Sample Compatibility & Compliance
The EXPEC 2000-810 accepts uncompressed ambient air samples drawn via a certified particulate filter (0.3 µm), moisture trap (Nafion or chilled condenser), and calibrated mass flow meter. It is validated for use in background monitoring stations (e.g., WMO GAW sites), urban and rural ambient networks, industrial fence-line monitoring, and eddy covariance research platforms. Its analytical methodology aligns with internationally recognized frameworks: retention time alignment and calibration procedures follow ISO 10156 principles for gas standard certification; data integrity workflows support GLP-compliant audit trails per ISO/IEC 17025:2017. While GB/T 31705–2015 is its primary domestic reference, the underlying GC-FID/methanizer approach is functionally equivalent to EPA Method TO-11A and ASTM D6348–22 for hydrocarbon and CO/CO₂ speciation in air matrices.
Software & Data Management
Control and data acquisition are managed through EXPEC’s proprietary ChromaView™ software suite (v3.2+), deployed on an embedded Linux platform. The interface provides real-time chromatogram visualization, automated peak integration using iterative Gaussian deconvolution, and configurable reporting intervals (1-min to 1-hr averages). Raw chromatographic data (time-stamped .CDF files) and processed concentration tables (.CSV) are stored locally on redundant SSDs with 90-day circular buffer. Remote access is enabled via TLS-secured HTTP API and Modbus TCP, allowing integration into SCADA systems or central environmental data hubs (e.g., EPA AIRNow, EEA Copernicus). Audit logs record all user actions, method changes, calibration events, and instrument faults—fully compliant with FDA 21 CFR Part 11 requirements when operated in electronic record mode with role-based authentication.
Applications
- Long-term atmospheric composition monitoring at national background stations and regional air quality networks.
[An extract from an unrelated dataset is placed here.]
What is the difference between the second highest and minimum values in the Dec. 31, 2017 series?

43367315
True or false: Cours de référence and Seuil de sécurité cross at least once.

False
- Fence-line and stack emission verification for petrochemical, landfill, and wastewater treatment facilities under regulatory GHG reporting schemes (e.g., China’s National Carbon Market, EU ETS).
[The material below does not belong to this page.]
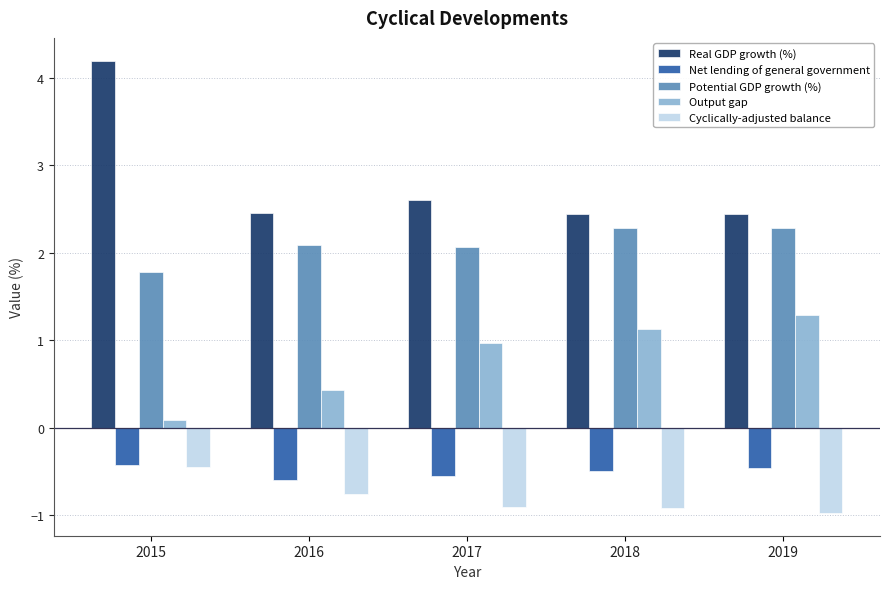

At which label is Output gap closest to 0?

2015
- Scientific field campaigns requiring high-temporal-resolution GHG flux characterization, including aircraft-based vertical profiling and mobile lab deployments.
- Calibration transfer and intercomparison studies between reference instruments (e.g., CRDS analyzers) and GC-based platforms in metrology laboratories.
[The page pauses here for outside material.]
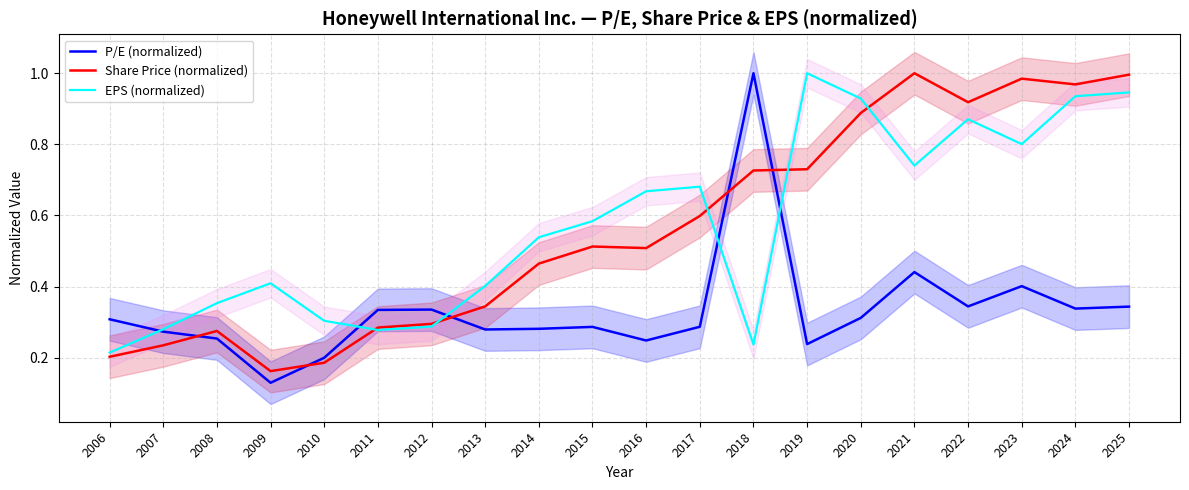

True or false: P/E (normalized) has more than 0 interior local peaks.

True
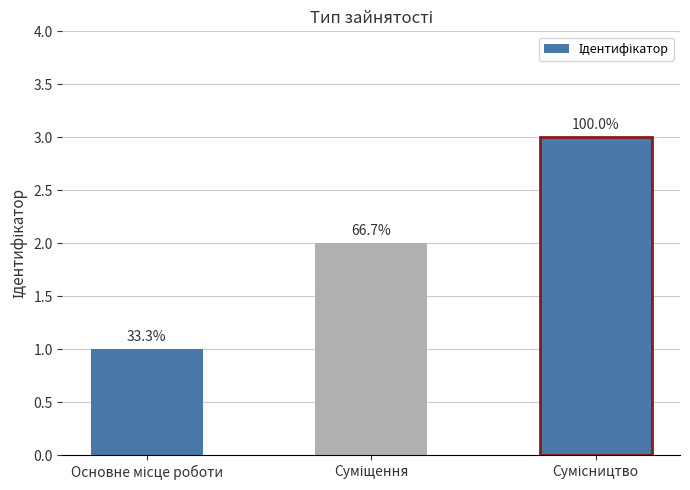

How many bars are there in total?

3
- Method development for emerging GHGs (e.g., NF₃, HFC-23) using column chemistry adaptation and retention time validation against certified standards.
FAQ
What carrier gases are supported, and what purity is required?
High-purity helium (99.999%) or nitrogen (99.999%) is recommended; hydrogen (99.999%) and synthetic air (for FID makeup) must meet ASTM D1946 specifications.
Can the system operate unattended for extended periods?
Yes—designed for continuous 24/7 operation with automatic zero/span calibration cycles, onboard gas cylinder monitoring, and remote alarm notification via SNMP or email.
Is third-party calibration gas certification accepted?
Yes—certified reference materials from NIST-traceable providers (e.g., Linde, Air Liquide, Scott-Marrin) are fully compatible when delivered in aluminum cylinders with stainless-steel valves and documented uncertainty budgets.
How is data integrity ensured during power interruption?
The system features non-volatile memory for method parameters and last-known calibration coefficients, plus UPS-ready power input (100–240 VAC, 50/60 Hz) with graceful shutdown protocol to preserve active chromatograms.
Does the EXPEC 2000-810 support remote firmware updates?
Firmware updates are performed via secure SFTP upload with SHA-256 signature verification; rollback capability is retained for all previous three versions.